Today, the Committee holds an important hearing on how best to protect Americans’ health privacy rights as the Nation moves towards a national health IT system.   I have long held the view that American innovation can – and should – play a vital role in improving our Nation’s health care system.  That is why I am pleased that President Obama has called for the immediate investment in health information technology; so that all of America’s medical records are computerized within five years. 

In America today, if you have a health record, you have a health privacy problem.  The explosion of electronic health records, digital databases, and the Internet is fueling a growing supply of and demand for Americans’ health information. 

The ability to easily access this information electronically – often by the click of a mouse, or a few key strokes on a computer – can be very useful in providing more cost-effective health care.  But, the use of advancing technologies to access and share health information can also lead to a loss of personal privacy.   

Without adequate safeguards to protect health privacy, many Americans will simply not seek the medical treatment that they need for fear that their sensitive health information will be disclosed without their consent.  And those who do seek medical treatment assume the risk of data security breaches and other privacy violations.  Likewise, health care providers who perceive the privacy risks associated with health IT systems as inconsistent with their professional obligations will avoid participating in a national health IT system. 

In my state of Vermont, we have formed a public-private partnership that is charged with developing Vermont's statewide electronic health information system, including a policy on privacy.  I believe that in order for a national health IT system to succeed, we in Congress should follow Vermont’s good example and work together with public and private stakeholders to ensure the privacy and security of electronic health records.    That is why I have worked very hard for more than a decade with Senator Kennedy – a tireless champion of health IT – many other Members of Congress on both sides of the aisle, and numerous stakeholders in the public and private sectors, to craft bipartisan health privacy legislation. I will continue to work on this pressing issue during the 111th Congress.

Recently, some have suggested that addressing privacy in health IT legislation is too hard and that Congress should simply put off this issue for another day.  But, without meaningful privacy safeguards, our Nation’s health IT system will fail its citizens.

In his inaugural address, President Obama eloquently noted that in our new era of responsibility “there is nothing so satisfying to the spirit, so defining of our character than giving our all to a difficult task.”  Today’s hearing is an important step towards tackling the difficult, but essential task of ensuring meaningful health information privacy for all Americans. 

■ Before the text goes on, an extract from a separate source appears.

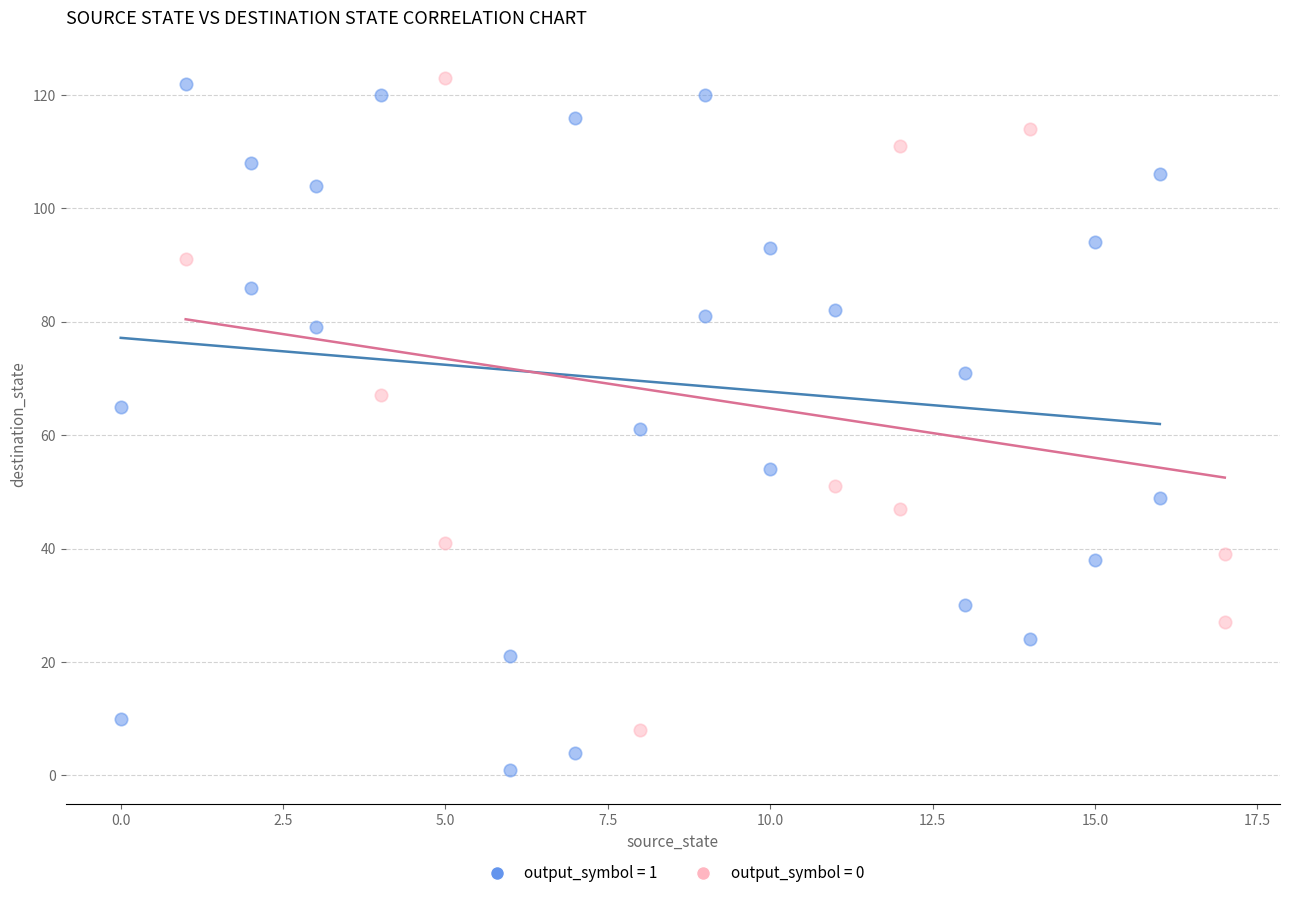

Which series reaches the minimum Y coordinate?

output_symbol = 1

The first hearing that I held when I resumed the Chairmanship at the start of the last Congress was a hearing on privacy and, once again, one of the Committee’s first hearings for this new Congress is on privacy.  We have a distinguished panel of privacy experts, government officials and consumer advocates to help us examine this issue.  I thank all of our witnesses for appearing today and I look forward to a productive discussion.